_Document images with source code:_

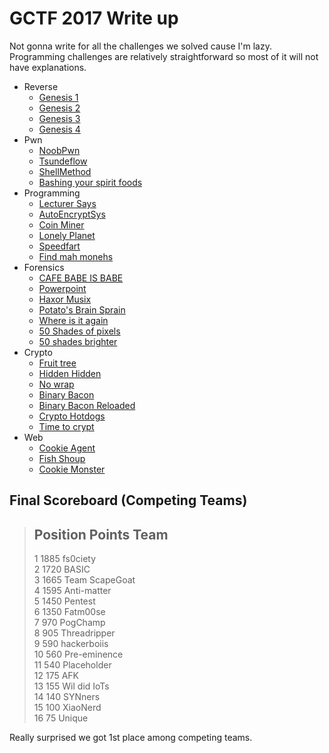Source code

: # GCTF 2017 Write up

Not gonna write for all the challenges we solved cause I'm lazy. Programming challenges are relatively straightforward so most of it will not have explanations.

* Reverse
  * [Genesis 1](Reverse/Genesis1)
  * [Genesis 2](Reverse/Genesis2)
  * [Genesis 3](Reverse/Genesis3)
  * [Genesis 4](Reverse/Genesis4)
* Pwn
  * [NoobPwn](Pwn/NoobPwn)
  * [Tsundeflow](Pwn/tsundeflow)
  * [ShellMethod](Pwn/ShellMethod)
  * [Bashing your spirit foods](Pwn/Bashing_Your_Spirit_Foods)
* Programming
  * [Lecturer Says](Programming/Lecturer_Says)
  * [AutoEncryptSys](Programming/AutoEncryptSys)
  * [Coin Miner](Programming/CoinMiner)
  * [Lonely Planet](Programming/Lonely_Planet)
  * [Speedfart](Programming/Speedfart)
  * [Find mah monehs](Programming/Find_mah_monehs)
* Forensics
  * [CAFE BABE IS BABE](Forensics/CafeBabe)
  * [Powerpoint](Forensics/Powerpoint)
  * [Haxor Musix](Forensics/Haxor_Musix)
  * [Potato's Brain Sprain](Forensics/PotatoBrainSprain)
  * [Where is it again](Forensics/Where_Is_It_Again)
  * [50 Shades of pixels](Forensics/50shades)
  * [50 shades brighter](Forensics/50ShadesBrighter)
* Crypto
  * [Fruit tree](Crypto/fruittree)
  * [Hidden Hidden](Crypto/hiddenhidden)
  * [No wrap](Crypto/nowrap)
  * [Binary Bacon](Crypto/BinaryBacon)
  * [Binary Bacon Reloaded](Crypto/BinaryBacon_Reloaded)
  * [Crypto Hotdogs](Crypto/hotdogs)
  * [Time to crypt](Crypto/TimeToCrypt)
* Web
  * [Cookie Agent](web/CookieAgent)
  * [Fish Shoup](web/FishShoup)
  * [Cookie Monster](web/CookieMonster)

## Final Scoreboard (Competing Teams)

>Position  Points   Team
>----------------------------------
>    1      1885    fs0ciety  
>    2      1720    BASIC  
>    3      1665    Team ScapeGoat  
>    4      1595    Anti-matter  
>    5      1450    Pentest  
>    6      1350    Fatm00se  
>    7       970    PogChamp  
>    8       905    Threadripper  
>    9       590    hackerboiis  
>   10       560    Pre-eminence  
>   11       540    Placeholder  
>   12       175    AFK  
>   13       155    Wil did IoTs  
>   14       140    SYNners  
>   15       100    XiaoNerd  
>   16        75    Unique  

Really surprised we got 1st place among competing teams.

_YOUR ASSIGNMENT:_
Copy all records exactly; omit images.

_EXERCISE SOLUTION:_
Source code

: # GCTF 2017 Write up

Not gonna write for all the challenges we solved cause I'm lazy. Programming challenges are relatively straightforward so most of it will not have explanations.

* Reverse
  * [Genesis 1](Reverse/Genesis1)
  * [Genesis 2](Reverse/Genesis2)
  * [Genesis 3](Reverse/Genesis3)
  * [Genesis 4](Reverse/Genesis4)
* Pwn
  * [NoobPwn](Pwn/NoobPwn)
  * [Tsundeflow](Pwn/tsundeflow)
  * [ShellMethod](Pwn/ShellMethod)
  * [Bashing your spirit foods](Pwn/Bashing_Your_Spirit_Foods)
* Programming
  * [Lecturer Says](Programming/Lecturer_Says)
  * [AutoEncryptSys](Programming/AutoEncryptSys)
  * [Coin Miner](Programming/CoinMiner)
  * [Lonely Planet](Programming/Lonely_Planet)
  * [Speedfart](Programming/Speedfart)
  * [Find mah monehs](Programming/Find_mah_monehs)
* Forensics
  * [CAFE BABE IS BABE](Forensics/CafeBabe)
  * [Powerpoint](Forensics/Powerpoint)
  * [Haxor Musix](Forensics/Haxor_Musix)
  * [Potato's Brain Sprain](Forensics/PotatoBrainSprain)
  * [Where is it again](Forensics/Where_Is_It_Again)
  * [50 Shades of pixels](Forensics/50shades)
  * [50 shades brighter](Forensics/50ShadesBrighter)
* Crypto
  * [Fruit tree](Crypto/fruittree)
  * [Hidden Hidden](Crypto/hiddenhidden)
  * [No wrap](Crypto/nowrap)
  * [Binary Bacon](Crypto/BinaryBacon)
  * [Binary Bacon Reloaded](Crypto/BinaryBacon_Reloaded)
  * [Crypto Hotdogs](Crypto/hotdogs)
  * [Time to crypt](Crypto/TimeToCrypt)
* Web
  * [Cookie Agent](web/CookieAgent)
  * [Fish Shoup](web/FishShoup)
  * [Cookie Monster](web/CookieMonster)

## Final Scoreboard (Competing Teams)

>Position  Points   Team
>----------------------------------
>    1      1885    fs0ciety  
>    2      1720    BASIC  
>    3      1665    Team ScapeGoat  
>    4      1595    Anti-matter  
>    5      1450    Pentest  
>    6      1350    Fatm00se  
>    7       970    PogChamp  
>    8       905    Threadripper  
>    9       590    hackerboiis  
>   10       560    Pre-eminence  
>   11       540    Placeholder  
>   12       175    AFK  
>   13       155    Wil did IoTs  
>   14       140    SYNners  
>   15       100    XiaoNerd  
>   16        75    Unique  

Really surprised we got 1st place among competing teams.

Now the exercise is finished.